Regulation of Food Intake, Body Weight, and Metabolism
A key function of the hypothalamus is the control of feeding, body weight, and metabolism. Two systemic hormones are known to act on the hypothalamus to ensure that animals ingest sufficient food for their metabolic needs. Ghrelin, a hormone made by the gastric mucosa when the stomach is empty, causes increased eating. Similarly, low levels of leptin, a hormone made by white adipose tissue during times of metabolic plenty, also drive feeding. Hence a starving animal that has low leptin and high ghrelin levels will eat voraciously. Of interest, the opposite does not occur: in the presence of high leptin levels, animals are not inhibited from eating. Throughout evolution, starvation has been a constant problem for animals, but the prospect of obesity due to having too much available food was never a problem until humans recently learned to produce such an overabundance. Hence, humans never evolved ways to deal with this modern situation, and obesity has become rampant in modern human societies.
The actions of
leptin and ghrelin appear to involve neurons in the arcuate nucleus, a part of
the hypothalamus that is just above the pituitary stalk. These hormones can
enter the brain through the hypophysial portal vessels, which lack a
blood-brain barrier. Here they encounter neurons that have receptors for the
hormones and form a key circuit in controlling eating. Neurons in the arcuate
nucleus that contain the peptide neurotransmitters neuropeptide Y (NPY) and
agouti-related protein (AgRP) form a positive part of the circuit. They contact
cells in the paraventricular, ventromedial, and dorsomedial nuclei of the
hypothalamus, as well as the lateral hypothalamic area and parabrachial
nucleus, and drive feeding responses. By contrast, a different set of arcuate
neurons contains the peptides derived from the pro-opiomelanocortin
(POMC)
precursor, including melanocyte–stimulating hormone (α-MSH), β-endorphin, and others.

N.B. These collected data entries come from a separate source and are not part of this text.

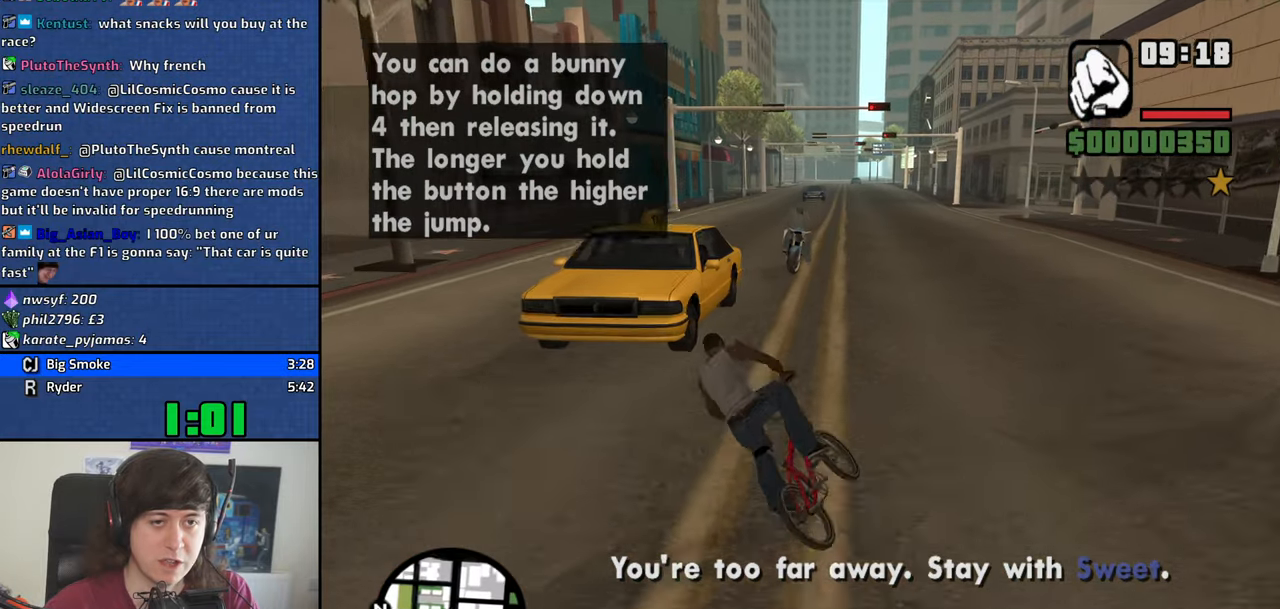
{"keys": [], "events": [[184, "w", "down"], [234, "a", "down"], [284, "a", "up"], [284, "w", "up"]]}
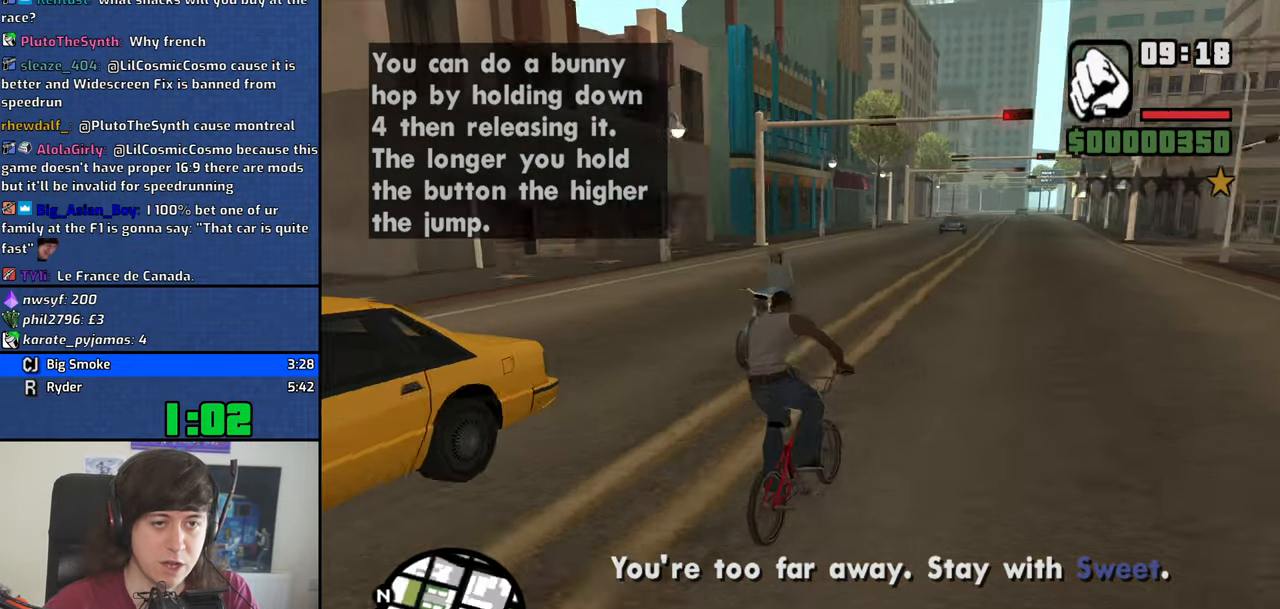
{"keys": [], "events": [[200, "a", "down"], [300, "w", "down"], [384, "a", "up"], [384, "w", "up"]]}
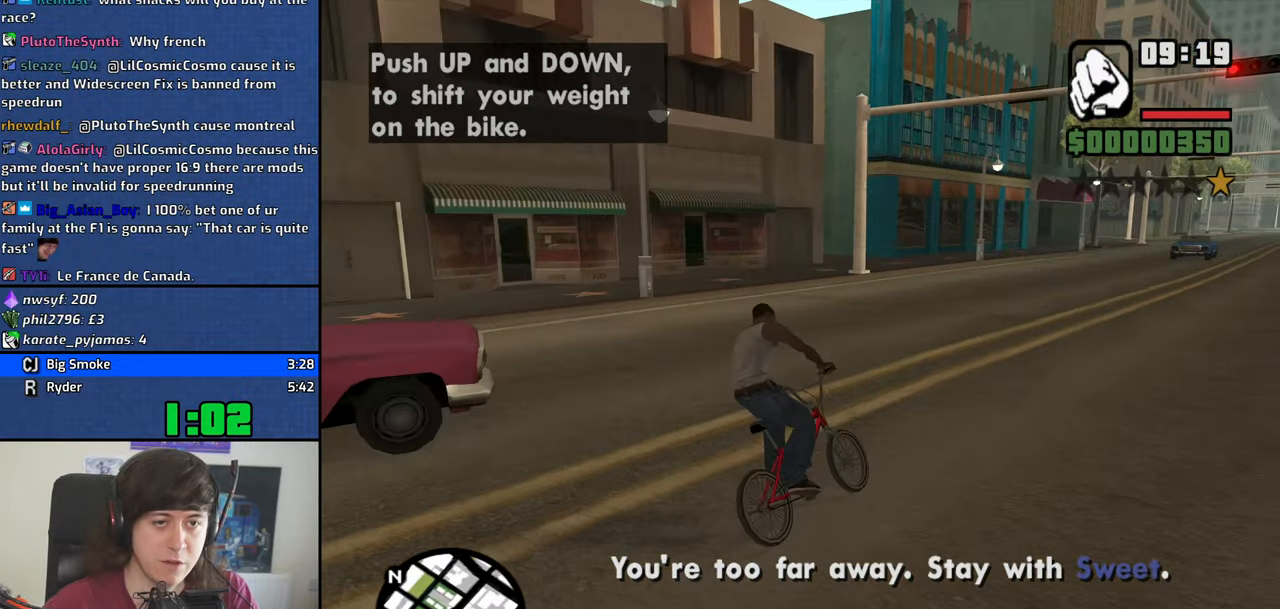
{"keys": [], "events": [[317, "d", "down"], [400, "d", "up"]]}
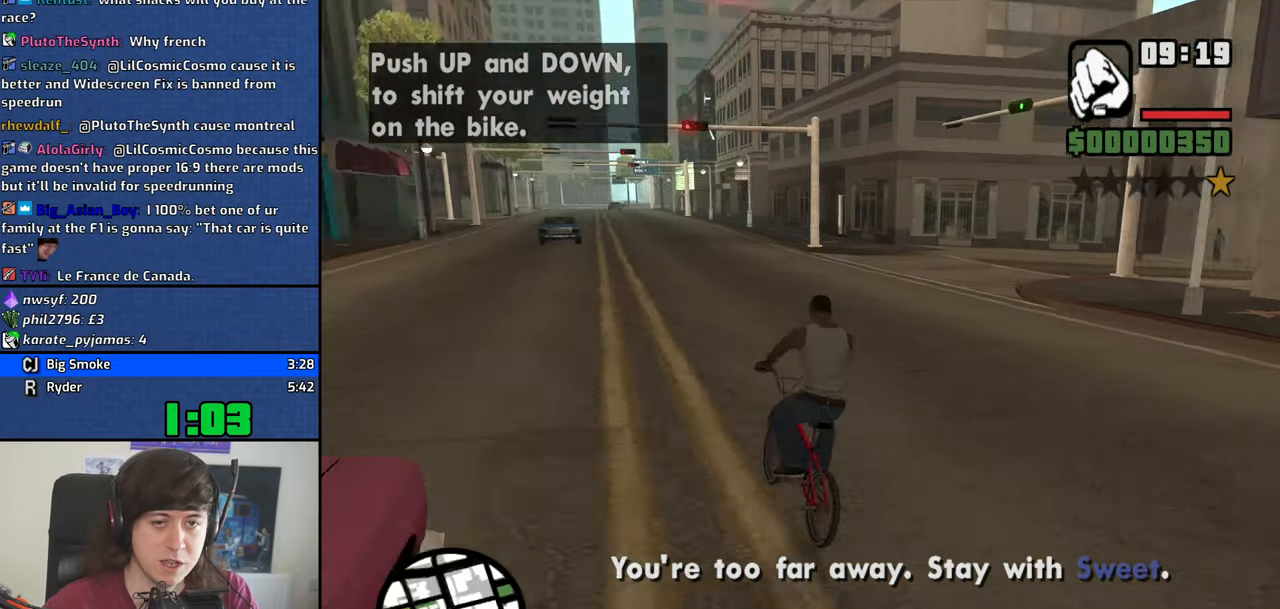
{"keys": [], "events": []}
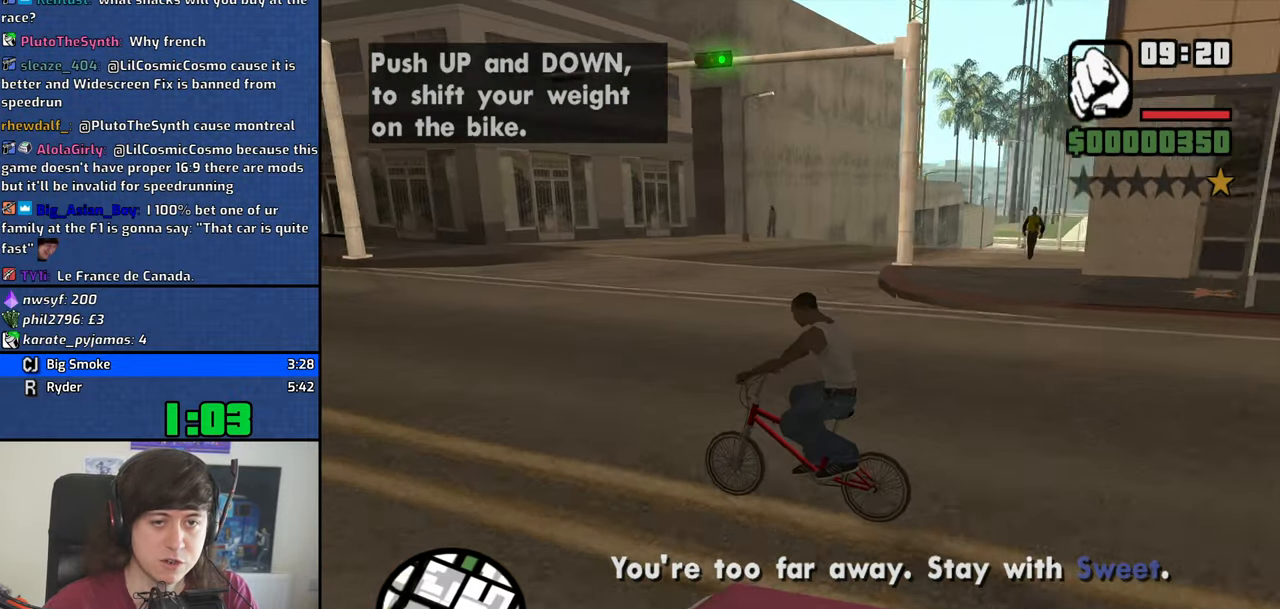
{"keys": [], "events": [[150, "d", "down"], [250, "d", "up"]]}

These POMC neurons contact many of the same targets as the NPY/AgRP neurons but
use α-MSH and the melanocortin 3 and 4 receptors to inhibit
the pathways that promote feeding. NPY neurons also contain γ-aminobutyric acid (GABA), and appear to inhibit the POMC neurons directly
as well, while AgRP blocks melanocortin 3 and 4 receptors.
The feeding
system also receives other central nervous system (CNS) inputs. For example,
there is a strong circadian input to feeding, which is mediated by the pathway
from the suprachiasmatic nucleus to the subparaventricular zone and then the
dorsomedial nucleus. Dorsomedial hypothalamic neurons, in turn, send outputs to
the lateral hypothalamic area and the paraventricular, ventromedial, and
arcuate nuclei, which may drive circadian cycles of feeding.
The mechanisms by which hypothalamic neurons promote feeding are not well understood. There do not appear to be any “master neurons” that form a feeding center. Rather, different populations of neurons activate autonomic and behavioral responses that promote feeding. Some of the lateral hypothalamic neurons that are activated during starvation contain the peptide neurotransmitter orexin, and these neurons appear to cause arousal and to drive active exploration of the environment, which is necessary for most animals to acquire food. Other descending pathways may potentiate motor responses, such as sniffing, licking, chewing, and swal-lowing, which are a part of the ingestive behavior. Other descending pathways that control the autonomic nervous system may increase gastric motility and acid production, which ay be perceived by the individual as “hunger pangs.”